**Instructions to follow**:
In the rows below, copy word for word every line from the one containing "зличных объектов инфраструктуры." through the one containing "тоянного проживания.", including both of those lines.

(Dataset entries)

=== Section Start ===

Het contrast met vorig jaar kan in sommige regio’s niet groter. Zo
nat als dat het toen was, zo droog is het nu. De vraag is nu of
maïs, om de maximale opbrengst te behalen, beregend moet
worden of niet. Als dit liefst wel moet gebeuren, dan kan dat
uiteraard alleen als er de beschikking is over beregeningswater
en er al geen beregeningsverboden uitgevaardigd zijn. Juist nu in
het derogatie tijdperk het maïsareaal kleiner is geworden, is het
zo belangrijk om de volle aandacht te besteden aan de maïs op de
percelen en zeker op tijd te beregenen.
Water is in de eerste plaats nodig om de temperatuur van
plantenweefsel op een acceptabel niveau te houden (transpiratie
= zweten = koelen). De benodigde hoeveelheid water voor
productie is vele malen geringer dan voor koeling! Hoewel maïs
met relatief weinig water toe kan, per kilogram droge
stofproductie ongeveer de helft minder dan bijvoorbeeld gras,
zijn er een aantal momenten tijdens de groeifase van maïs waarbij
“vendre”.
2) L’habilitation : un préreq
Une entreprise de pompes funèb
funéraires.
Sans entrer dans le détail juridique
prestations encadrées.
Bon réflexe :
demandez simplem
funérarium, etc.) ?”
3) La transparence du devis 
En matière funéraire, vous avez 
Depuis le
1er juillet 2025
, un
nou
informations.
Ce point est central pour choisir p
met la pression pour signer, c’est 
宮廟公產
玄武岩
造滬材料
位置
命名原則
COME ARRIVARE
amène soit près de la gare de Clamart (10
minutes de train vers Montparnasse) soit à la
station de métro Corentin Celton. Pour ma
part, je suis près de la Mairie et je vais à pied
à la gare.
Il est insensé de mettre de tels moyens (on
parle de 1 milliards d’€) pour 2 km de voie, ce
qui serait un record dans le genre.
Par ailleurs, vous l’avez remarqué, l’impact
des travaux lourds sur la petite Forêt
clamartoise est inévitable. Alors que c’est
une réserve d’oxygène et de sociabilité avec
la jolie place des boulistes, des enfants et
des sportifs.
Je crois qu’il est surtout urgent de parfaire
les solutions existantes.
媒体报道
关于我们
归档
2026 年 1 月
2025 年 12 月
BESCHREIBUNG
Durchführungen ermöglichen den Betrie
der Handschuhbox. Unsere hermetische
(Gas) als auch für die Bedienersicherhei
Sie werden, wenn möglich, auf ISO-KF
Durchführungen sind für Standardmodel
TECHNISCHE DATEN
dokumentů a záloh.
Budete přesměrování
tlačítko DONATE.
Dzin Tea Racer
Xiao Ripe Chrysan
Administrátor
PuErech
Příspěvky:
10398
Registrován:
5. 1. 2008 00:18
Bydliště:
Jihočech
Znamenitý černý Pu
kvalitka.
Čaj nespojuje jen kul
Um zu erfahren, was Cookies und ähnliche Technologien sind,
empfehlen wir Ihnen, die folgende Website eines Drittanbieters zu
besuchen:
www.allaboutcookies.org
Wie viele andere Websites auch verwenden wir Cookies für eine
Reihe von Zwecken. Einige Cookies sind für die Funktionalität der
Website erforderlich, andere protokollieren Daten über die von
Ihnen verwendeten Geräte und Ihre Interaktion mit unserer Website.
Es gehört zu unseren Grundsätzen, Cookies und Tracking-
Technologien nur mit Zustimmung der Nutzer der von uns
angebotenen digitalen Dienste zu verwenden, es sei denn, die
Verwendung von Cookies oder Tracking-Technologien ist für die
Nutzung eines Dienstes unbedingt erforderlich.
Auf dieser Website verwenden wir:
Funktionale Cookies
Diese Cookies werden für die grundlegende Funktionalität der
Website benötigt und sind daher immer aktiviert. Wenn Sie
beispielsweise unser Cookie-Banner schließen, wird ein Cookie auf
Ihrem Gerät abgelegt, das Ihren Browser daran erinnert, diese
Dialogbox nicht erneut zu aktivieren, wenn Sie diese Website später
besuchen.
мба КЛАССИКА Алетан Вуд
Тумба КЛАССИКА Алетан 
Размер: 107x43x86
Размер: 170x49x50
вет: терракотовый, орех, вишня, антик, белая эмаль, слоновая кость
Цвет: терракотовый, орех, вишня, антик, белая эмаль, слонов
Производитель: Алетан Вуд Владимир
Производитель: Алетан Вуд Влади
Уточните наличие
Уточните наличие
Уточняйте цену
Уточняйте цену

=== Section End ===
=== Section Start ===

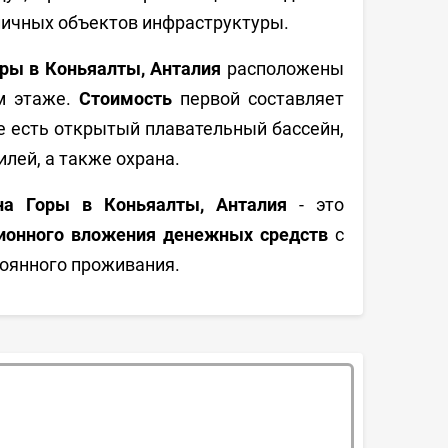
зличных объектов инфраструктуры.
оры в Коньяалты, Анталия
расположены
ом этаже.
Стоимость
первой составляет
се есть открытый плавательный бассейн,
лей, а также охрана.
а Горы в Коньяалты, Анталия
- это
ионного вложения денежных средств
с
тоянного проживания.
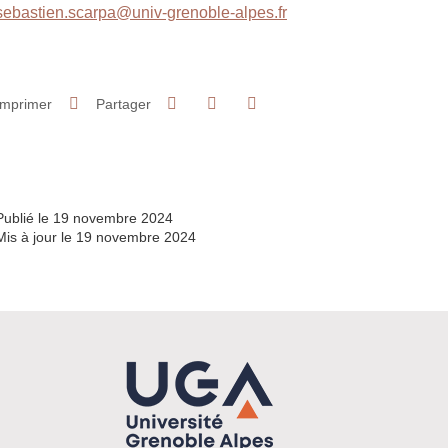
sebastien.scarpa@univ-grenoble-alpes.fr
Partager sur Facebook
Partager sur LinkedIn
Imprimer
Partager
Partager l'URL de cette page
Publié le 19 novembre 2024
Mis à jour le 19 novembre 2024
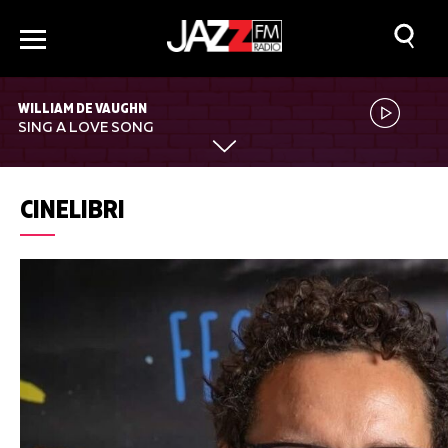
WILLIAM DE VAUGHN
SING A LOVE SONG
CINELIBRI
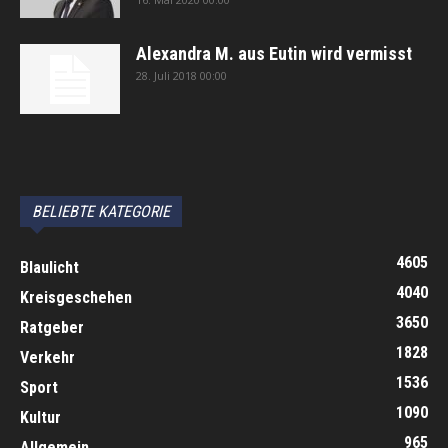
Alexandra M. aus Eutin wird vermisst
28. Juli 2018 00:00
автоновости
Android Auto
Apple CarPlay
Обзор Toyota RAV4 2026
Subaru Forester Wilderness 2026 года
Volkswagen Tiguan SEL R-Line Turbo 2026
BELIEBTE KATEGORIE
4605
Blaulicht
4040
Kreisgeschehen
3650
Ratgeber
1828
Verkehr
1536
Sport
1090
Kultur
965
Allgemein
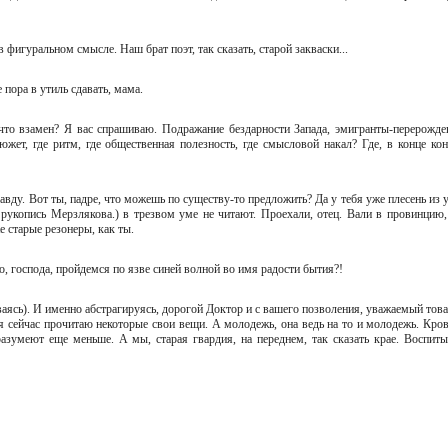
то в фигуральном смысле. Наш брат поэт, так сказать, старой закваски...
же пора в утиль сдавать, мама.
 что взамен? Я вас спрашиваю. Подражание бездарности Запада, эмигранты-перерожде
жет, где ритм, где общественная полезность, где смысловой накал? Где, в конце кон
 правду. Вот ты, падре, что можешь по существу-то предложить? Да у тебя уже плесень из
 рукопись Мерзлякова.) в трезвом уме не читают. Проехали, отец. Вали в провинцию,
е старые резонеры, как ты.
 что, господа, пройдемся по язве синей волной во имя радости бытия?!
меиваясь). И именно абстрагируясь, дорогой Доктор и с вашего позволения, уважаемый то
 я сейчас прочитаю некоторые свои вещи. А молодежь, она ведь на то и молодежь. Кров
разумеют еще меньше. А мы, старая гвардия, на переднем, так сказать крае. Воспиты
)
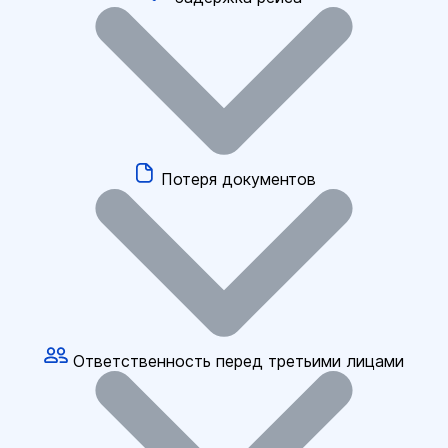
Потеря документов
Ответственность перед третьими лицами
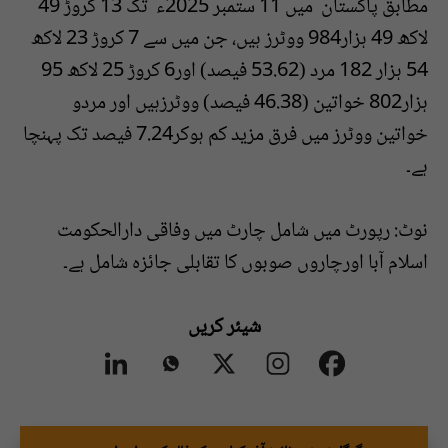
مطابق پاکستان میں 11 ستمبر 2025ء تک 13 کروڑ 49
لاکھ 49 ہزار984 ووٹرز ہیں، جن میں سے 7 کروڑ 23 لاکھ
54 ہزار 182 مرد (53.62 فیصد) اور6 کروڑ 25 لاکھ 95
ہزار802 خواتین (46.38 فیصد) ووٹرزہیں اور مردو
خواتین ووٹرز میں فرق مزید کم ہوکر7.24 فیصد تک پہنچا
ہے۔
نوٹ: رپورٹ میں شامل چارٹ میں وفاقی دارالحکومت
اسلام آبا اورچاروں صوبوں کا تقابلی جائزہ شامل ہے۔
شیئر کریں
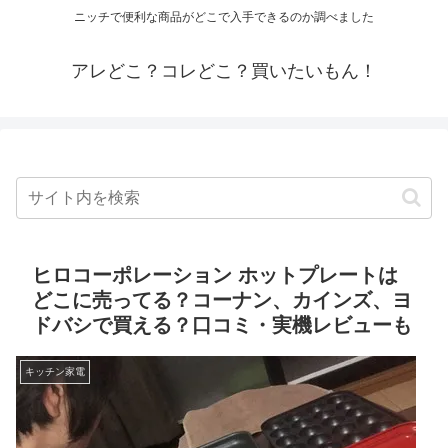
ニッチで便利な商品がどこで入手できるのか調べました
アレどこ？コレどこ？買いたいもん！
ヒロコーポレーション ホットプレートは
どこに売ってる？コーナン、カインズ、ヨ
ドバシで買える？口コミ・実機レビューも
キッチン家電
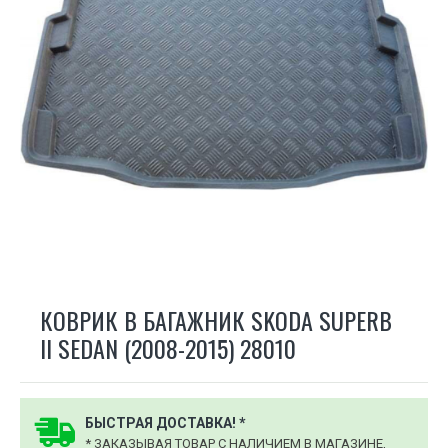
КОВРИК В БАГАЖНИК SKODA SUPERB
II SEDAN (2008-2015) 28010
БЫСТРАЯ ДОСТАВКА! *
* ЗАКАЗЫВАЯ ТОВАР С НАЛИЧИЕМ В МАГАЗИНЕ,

=== Section End ===
=== Section Start ===

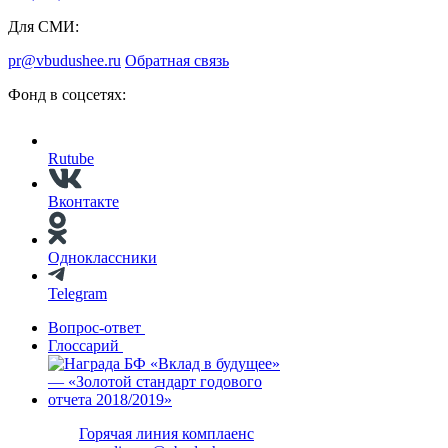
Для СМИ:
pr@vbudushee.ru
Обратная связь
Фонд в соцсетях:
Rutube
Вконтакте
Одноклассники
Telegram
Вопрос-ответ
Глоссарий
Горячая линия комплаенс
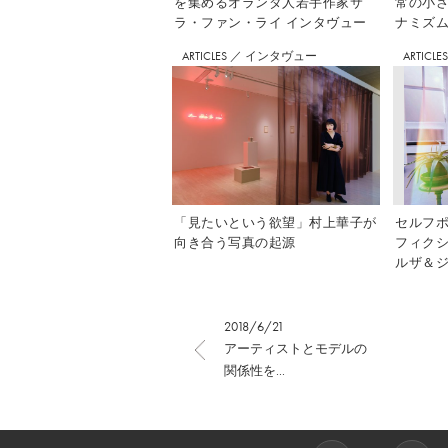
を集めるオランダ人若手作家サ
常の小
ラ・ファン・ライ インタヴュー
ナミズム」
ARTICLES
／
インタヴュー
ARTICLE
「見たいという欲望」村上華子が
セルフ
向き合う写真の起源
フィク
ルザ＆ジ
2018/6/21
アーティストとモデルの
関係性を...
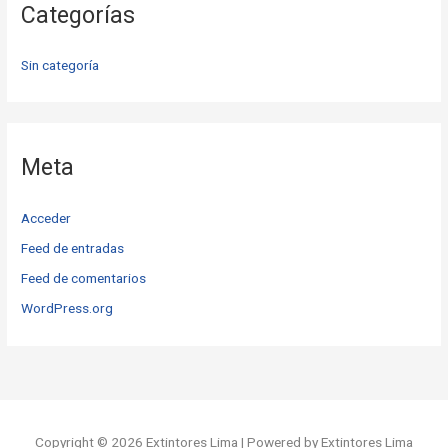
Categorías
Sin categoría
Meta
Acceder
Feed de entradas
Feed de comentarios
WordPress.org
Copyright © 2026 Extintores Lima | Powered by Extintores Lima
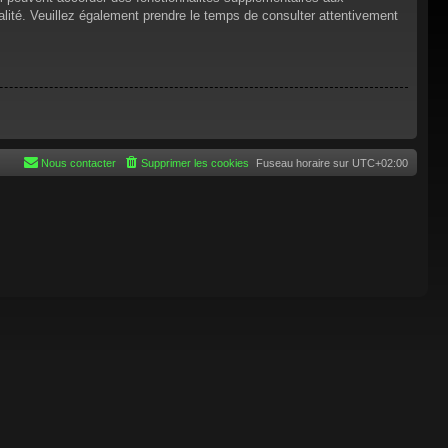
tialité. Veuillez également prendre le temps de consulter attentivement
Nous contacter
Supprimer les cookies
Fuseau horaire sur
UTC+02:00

=== Section End ===

**Response**:
зличных объектов инфраструктуры.
оры в Коньяалты, Анталия
расположены
ом этаже.
Стоимость
первой составляет
се есть открытый плавательный бассейн,
лей, а также охрана.
а Горы в Коньяалты, Анталия
- это
ионного вложения денежных средств
с
тоянного проживания.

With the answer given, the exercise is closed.